Collected data entries:

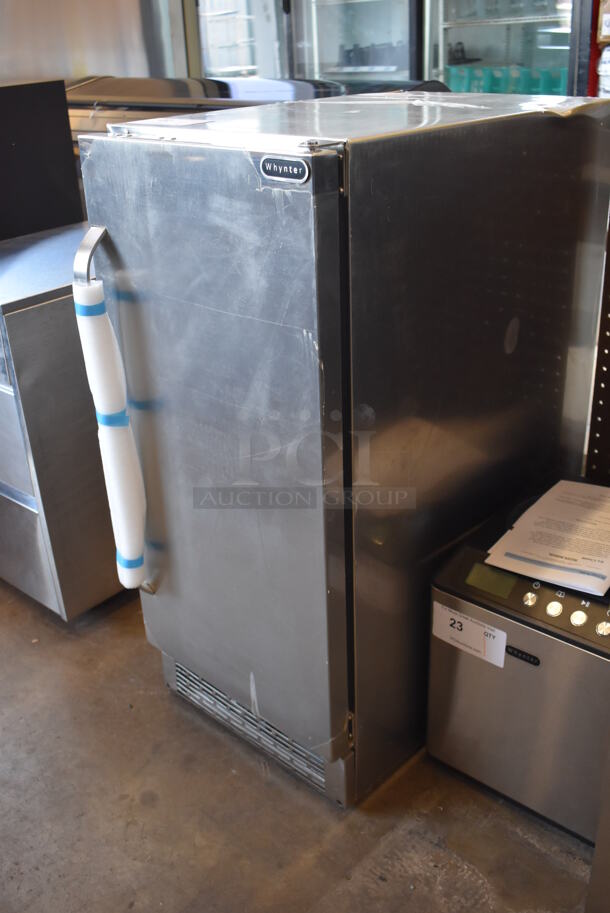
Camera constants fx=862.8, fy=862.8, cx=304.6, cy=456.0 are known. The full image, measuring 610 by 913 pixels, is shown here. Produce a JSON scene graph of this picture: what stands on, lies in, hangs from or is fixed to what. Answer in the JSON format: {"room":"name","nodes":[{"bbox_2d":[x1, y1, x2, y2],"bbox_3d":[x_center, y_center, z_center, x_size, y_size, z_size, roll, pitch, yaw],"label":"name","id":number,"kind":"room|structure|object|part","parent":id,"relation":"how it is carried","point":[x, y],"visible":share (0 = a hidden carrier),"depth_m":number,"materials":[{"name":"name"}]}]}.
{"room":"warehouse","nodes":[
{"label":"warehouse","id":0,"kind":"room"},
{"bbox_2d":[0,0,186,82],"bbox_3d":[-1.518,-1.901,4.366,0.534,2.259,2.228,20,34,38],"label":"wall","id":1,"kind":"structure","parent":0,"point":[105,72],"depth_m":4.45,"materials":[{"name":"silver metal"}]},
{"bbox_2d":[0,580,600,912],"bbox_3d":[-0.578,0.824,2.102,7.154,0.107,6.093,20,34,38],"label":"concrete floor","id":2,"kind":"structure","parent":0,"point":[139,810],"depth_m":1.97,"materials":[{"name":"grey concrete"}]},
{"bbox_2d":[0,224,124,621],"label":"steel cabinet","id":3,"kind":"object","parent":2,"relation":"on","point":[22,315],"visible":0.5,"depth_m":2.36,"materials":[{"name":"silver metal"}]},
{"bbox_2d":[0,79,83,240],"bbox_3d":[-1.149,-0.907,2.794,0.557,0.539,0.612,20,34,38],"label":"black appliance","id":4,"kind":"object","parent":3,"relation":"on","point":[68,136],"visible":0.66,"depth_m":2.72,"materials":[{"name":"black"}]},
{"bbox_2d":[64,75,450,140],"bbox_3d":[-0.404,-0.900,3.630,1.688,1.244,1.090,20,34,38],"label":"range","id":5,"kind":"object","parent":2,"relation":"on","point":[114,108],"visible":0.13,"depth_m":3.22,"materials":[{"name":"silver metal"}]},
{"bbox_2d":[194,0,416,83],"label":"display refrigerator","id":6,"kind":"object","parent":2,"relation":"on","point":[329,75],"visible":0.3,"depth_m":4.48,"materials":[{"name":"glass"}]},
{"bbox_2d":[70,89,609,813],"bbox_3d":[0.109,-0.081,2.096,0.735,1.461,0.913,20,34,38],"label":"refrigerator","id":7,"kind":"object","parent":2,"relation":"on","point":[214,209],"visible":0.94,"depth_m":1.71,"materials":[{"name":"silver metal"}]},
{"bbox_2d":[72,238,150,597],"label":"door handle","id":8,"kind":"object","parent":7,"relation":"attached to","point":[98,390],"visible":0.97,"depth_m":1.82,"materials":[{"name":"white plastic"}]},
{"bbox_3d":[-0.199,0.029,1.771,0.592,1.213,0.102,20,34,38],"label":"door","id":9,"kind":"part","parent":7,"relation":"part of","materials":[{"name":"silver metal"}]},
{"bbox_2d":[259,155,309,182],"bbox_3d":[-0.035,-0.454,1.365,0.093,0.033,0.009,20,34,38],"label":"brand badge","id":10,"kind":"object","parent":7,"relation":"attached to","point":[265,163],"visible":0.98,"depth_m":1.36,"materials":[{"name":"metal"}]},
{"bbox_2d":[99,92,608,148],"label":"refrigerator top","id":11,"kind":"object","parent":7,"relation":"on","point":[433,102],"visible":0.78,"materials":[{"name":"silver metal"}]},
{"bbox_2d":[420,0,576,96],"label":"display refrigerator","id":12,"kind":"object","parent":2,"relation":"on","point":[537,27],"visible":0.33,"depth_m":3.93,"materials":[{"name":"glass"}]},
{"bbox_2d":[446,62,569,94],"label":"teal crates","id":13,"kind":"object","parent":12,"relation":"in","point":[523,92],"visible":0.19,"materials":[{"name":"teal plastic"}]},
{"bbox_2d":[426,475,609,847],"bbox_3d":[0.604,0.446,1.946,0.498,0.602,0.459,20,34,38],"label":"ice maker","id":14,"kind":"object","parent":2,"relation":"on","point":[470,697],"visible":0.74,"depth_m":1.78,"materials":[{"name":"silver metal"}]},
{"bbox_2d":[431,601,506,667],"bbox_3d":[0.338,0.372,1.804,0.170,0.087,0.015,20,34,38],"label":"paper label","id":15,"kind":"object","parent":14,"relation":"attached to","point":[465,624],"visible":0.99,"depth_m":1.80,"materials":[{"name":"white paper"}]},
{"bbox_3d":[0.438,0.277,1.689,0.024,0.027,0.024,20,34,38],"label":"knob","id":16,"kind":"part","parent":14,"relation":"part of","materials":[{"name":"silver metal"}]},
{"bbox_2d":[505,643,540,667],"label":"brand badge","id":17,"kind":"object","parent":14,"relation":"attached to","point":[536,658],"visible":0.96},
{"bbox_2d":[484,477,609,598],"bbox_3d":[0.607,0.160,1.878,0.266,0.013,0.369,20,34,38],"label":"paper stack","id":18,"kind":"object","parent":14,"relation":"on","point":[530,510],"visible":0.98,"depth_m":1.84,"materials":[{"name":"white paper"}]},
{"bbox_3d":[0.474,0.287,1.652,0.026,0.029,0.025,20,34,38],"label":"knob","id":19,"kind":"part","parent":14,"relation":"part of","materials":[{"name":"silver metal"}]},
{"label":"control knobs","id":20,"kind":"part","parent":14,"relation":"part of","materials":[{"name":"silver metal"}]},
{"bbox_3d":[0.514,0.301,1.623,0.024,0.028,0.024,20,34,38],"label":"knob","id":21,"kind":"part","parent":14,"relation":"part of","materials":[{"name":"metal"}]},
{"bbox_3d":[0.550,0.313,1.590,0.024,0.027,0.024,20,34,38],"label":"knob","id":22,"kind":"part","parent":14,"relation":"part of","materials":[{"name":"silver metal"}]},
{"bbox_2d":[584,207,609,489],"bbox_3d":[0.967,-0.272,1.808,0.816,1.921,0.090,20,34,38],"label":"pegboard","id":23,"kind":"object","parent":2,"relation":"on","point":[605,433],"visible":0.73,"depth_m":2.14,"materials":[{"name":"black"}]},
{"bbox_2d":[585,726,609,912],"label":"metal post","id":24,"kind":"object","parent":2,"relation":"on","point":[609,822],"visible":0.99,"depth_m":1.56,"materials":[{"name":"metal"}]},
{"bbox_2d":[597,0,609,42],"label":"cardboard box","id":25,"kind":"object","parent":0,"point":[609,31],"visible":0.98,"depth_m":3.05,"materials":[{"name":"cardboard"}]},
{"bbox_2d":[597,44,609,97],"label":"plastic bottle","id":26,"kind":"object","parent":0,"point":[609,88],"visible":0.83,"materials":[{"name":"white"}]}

*Assignment*.
What is needed is an exact copy of the entries above, with no images in it.

*Finished exercise*.
Camera constants fx=862.8, fy=862.8, cx=304.6, cy=456.0 are known. The full image, measuring 610 by 913 pixels, is shown here. Produce a JSON scene graph of this picture: what stands on, lies in, hangs from or is fixed to what. Answer in the JSON format: {"room":"name","nodes":[{"bbox_2d":[x1, y1, x2, y2],"bbox_3d":[x_center, y_center, z_center, x_size, y_size, z_size, roll, pitch, yaw],"label":"name","id":number,"kind":"room|structure|object|part","parent":id,"relation":"how it is carried","point":[x, y],"visible":share (0 = a hidden carrier),"depth_m":number,"materials":[{"name":"name"}]}]}.
{"room":"warehouse","nodes":[
{"label":"warehouse","id":0,"kind":"room"},
{"bbox_2d":[0,0,186,82],"bbox_3d":[-1.518,-1.901,4.366,0.534,2.259,2.228,20,34,38],"label":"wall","id":1,"kind":"structure","parent":0,"point":[105,72],"depth_m":4.45,"materials":[{"name":"silver metal"}]},
{"bbox_2d":[0,580,600,912],"bbox_3d":[-0.578,0.824,2.102,7.154,0.107,6.093,20,34,38],"label":"concrete floor","id":2,"kind":"structure","parent":0,"point":[139,810],"depth_m":1.97,"materials":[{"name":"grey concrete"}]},
{"bbox_2d":[0,224,124,621],"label":"steel cabinet","id":3,"kind":"object","parent":2,"relation":"on","point":[22,315],"visible":0.5,"depth_m":2.36,"materials":[{"name":"silver metal"}]},
{"bbox_2d":[0,79,83,240],"bbox_3d":[-1.149,-0.907,2.794,0.557,0.539,0.612,20,34,38],"label":"black appliance","id":4,"kind":"object","parent":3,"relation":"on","point":[68,136],"visible":0.66,"depth_m":2.72,"materials":[{"name":"black"}]},
{"bbox_2d":[64,75,450,140],"bbox_3d":[-0.404,-0.900,3.630,1.688,1.244,1.090,20,34,38],"label":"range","id":5,"kind":"object","parent":2,"relation":"on","point":[114,108],"visible":0.13,"depth_m":3.22,"materials":[{"name":"silver metal"}]},
{"bbox_2d":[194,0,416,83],"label":"display refrigerator","id":6,"kind":"object","parent":2,"relation":"on","point":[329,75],"visible":0.3,"depth_m":4.48,"materials":[{"name":"glass"}]},
{"bbox_2d":[70,89,609,813],"bbox_3d":[0.109,-0.081,2.096,0.735,1.461,0.913,20,34,38],"label":"refrigerator","id":7,"kind":"object","parent":2,"relation":"on","point":[214,209],"visible":0.94,"depth_m":1.71,"materials":[{"name":"silver metal"}]},
{"bbox_2d":[72,238,150,597],"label":"door handle","id":8,"kind":"object","parent":7,"relation":"attached to","point":[98,390],"visible":0.97,"depth_m":1.82,"materials":[{"name":"white plastic"}]},
{"bbox_3d":[-0.199,0.029,1.771,0.592,1.213,0.102,20,34,38],"label":"door","id":9,"kind":"part","parent":7,"relation":"part of","materials":[{"name":"silver metal"}]},
{"bbox_2d":[259,155,309,182],"bbox_3d":[-0.035,-0.454,1.365,0.093,0.033,0.009,20,34,38],"label":"brand badge","id":10,"kind":"object","parent":7,"relation":"attached to","point":[265,163],"visible":0.98,"depth_m":1.36,"materials":[{"name":"metal"}]},
{"bbox_2d":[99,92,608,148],"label":"refrigerator top","id":11,"kind":"object","parent":7,"relation":"on","point":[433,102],"visible":0.78,"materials":[{"name":"silver metal"}]},
{"bbox_2d":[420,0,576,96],"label":"display refrigerator","id":12,"kind":"object","parent":2,"relation":"on","point":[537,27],"visible":0.33,"depth_m":3.93,"materials":[{"name":"glass"}]},
{"bbox_2d":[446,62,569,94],"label":"teal crates","id":13,"kind":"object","parent":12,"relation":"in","point":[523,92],"visible":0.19,"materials":[{"name":"teal plastic"}]},
{"bbox_2d":[426,475,609,847],"bbox_3d":[0.604,0.446,1.946,0.498,0.602,0.459,20,34,38],"label":"ice maker","id":14,"kind":"object","parent":2,"relation":"on","point":[470,697],"visible":0.74,"depth_m":1.78,"materials":[{"name":"silver metal"}]},
{"bbox_2d":[431,601,506,667],"bbox_3d":[0.338,0.372,1.804,0.170,0.087,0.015,20,34,38],"label":"paper label","id":15,"kind":"object","parent":14,"relation":"attached to","point":[465,624],"visible":0.99,"depth_m":1.80,"materials":[{"name":"white paper"}]},
{"bbox_3d":[0.438,0.277,1.689,0.024,0.027,0.024,20,34,38],"label":"knob","id":16,"kind":"part","parent":14,"relation":"part of","materials":[{"name":"silver metal"}]},
{"bbox_2d":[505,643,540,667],"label":"brand badge","id":17,"kind":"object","parent":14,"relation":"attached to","point":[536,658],"visible":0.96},
{"bbox_2d":[484,477,609,598],"bbox_3d":[0.607,0.160,1.878,0.266,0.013,0.369,20,34,38],"label":"paper stack","id":18,"kind":"object","parent":14,"relation":"on","point":[530,510],"visible":0.98,"depth_m":1.84,"materials":[{"name":"white paper"}]},
{"bbox_3d":[0.474,0.287,1.652,0.026,0.029,0.025,20,34,38],"label":"knob","id":19,"kind":"part","parent":14,"relation":"part of","materials":[{"name":"silver metal"}]},
{"label":"control knobs","id":20,"kind":"part","parent":14,"relation":"part of","materials":[{"name":"silver metal"}]},
{"bbox_3d":[0.514,0.301,1.623,0.024,0.028,0.024,20,34,38],"label":"knob","id":21,"kind":"part","parent":14,"relation":"part of","materials":[{"name":"metal"}]},
{"bbox_3d":[0.550,0.313,1.590,0.024,0.027,0.024,20,34,38],"label":"knob","id":22,"kind":"part","parent":14,"relation":"part of","materials":[{"name":"silver metal"}]},
{"bbox_2d":[584,207,609,489],"bbox_3d":[0.967,-0.272,1.808,0.816,1.921,0.090,20,34,38],"label":"pegboard","id":23,"kind":"object","parent":2,"relation":"on","point":[605,433],"visible":0.73,"depth_m":2.14,"materials":[{"name":"black"}]},
{"bbox_2d":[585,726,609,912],"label":"metal post","id":24,"kind":"object","parent":2,"relation":"on","point":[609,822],"visible":0.99,"depth_m":1.56,"materials":[{"name":"metal"}]},
{"bbox_2d":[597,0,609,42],"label":"cardboard box","id":25,"kind":"object","parent":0,"point":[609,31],"visible":0.98,"depth_m":3.05,"materials":[{"name":"cardboard"}]},
{"bbox_2d":[597,44,609,97],"label":"plastic bottle","id":26,"kind":"object","parent":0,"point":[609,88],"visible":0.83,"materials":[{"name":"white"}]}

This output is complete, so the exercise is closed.